Caterina Arcangeli and I will present our work in the Design & Modelling at the Nanoscale section.
Here are title, authors and abstract.
Application-oriented atomistic design of nanomaterials: key cases and examples
Caterina Arcangeli, Francesco Buonocore, Massimo Celino, Simone Giusepponi
ENEA, C.R. Casaccia, Via Anguillarese 301, 00123 Rome, Italy
The availability in the ENEA-GRID/CRESCO infrastructure of novel powerful supercomputers and the porting of optimized numerical codes for the atomic scale simulations in the field of molecular modelling, has opened the way to an effective computer-aided design of nanomaterials. The design of new materials is thus becoming an affordable step in the whole process of new materials. Simulations can now provide essential information to understand how to improve mechanical, chemical and physical properties before the costly experimental testing and characterization activities.
In this background, the Virtual Lab CMAST (Computational MAterials Science and Technology) integrated in the ENEA-GRID infrastructure, is a common environment where scientists and researchers from universities and industries can work together by sharing competences, software and specialized services. The concerted efforts of the participants to the Lab can create and accelerate scientific activities with major benefits for all the virtual community.

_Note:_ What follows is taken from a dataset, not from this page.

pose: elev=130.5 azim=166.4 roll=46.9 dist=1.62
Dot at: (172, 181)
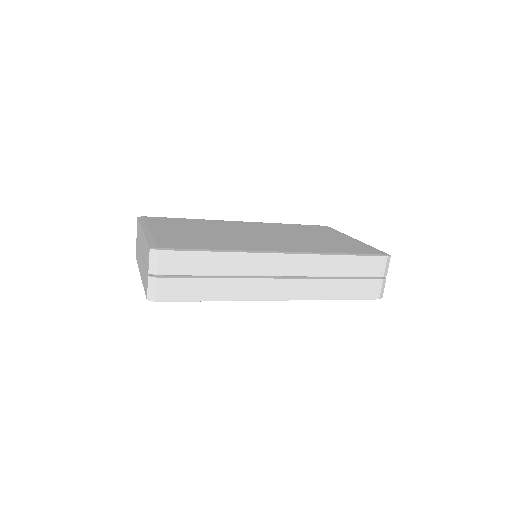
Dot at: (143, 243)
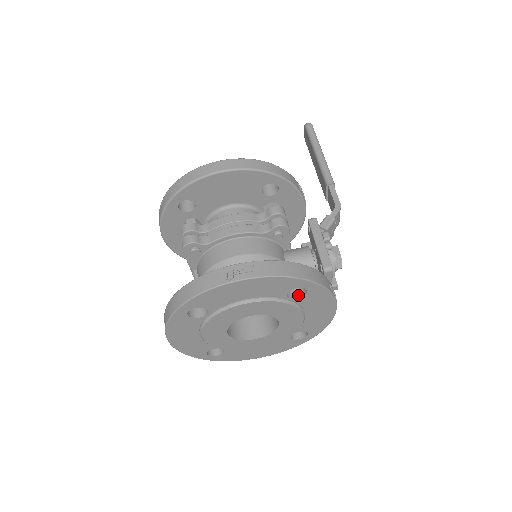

In this contribution, some practical examples will be reported to demonstrate the actual possibility to catch, via atomic-scale molecular modelling, the essential features of model materials that could determine their macroscopic properties. Once designed a novel material several properties can be computed and explained microscopically: electronic properties, surface effects, chemical functionalizations, formation energies, surface adhesion energies, structure factors, pair correlation functions, and so on. For instance, to enhance the production process of graphene, new techniques have been developed. Experimentally graphene can be grown on a metallic substrate in a furnace by chemical vapour deposition. Molecular modelling simulations are used to optimize the process parameters and estimate the energies involved in the growth. Specific bio-derived nanomaterials are playing a crucial role in applications as long as the right functionalization is found for specific applications. For example, virus-like empty cages have promising novel applications in the field of nanomedicine and nanoelectronics. However each virus cage has a specific thermodynamics work-conditions and optimal functionalization to be determined for the specific application. Molecular modelling studies are able to find and optimize these functionalization processes.
In conclusion the Virtual Lab CMAST is the place where academic and industrial partners can collaborate and exchange best practices to find the best route to innovative applications.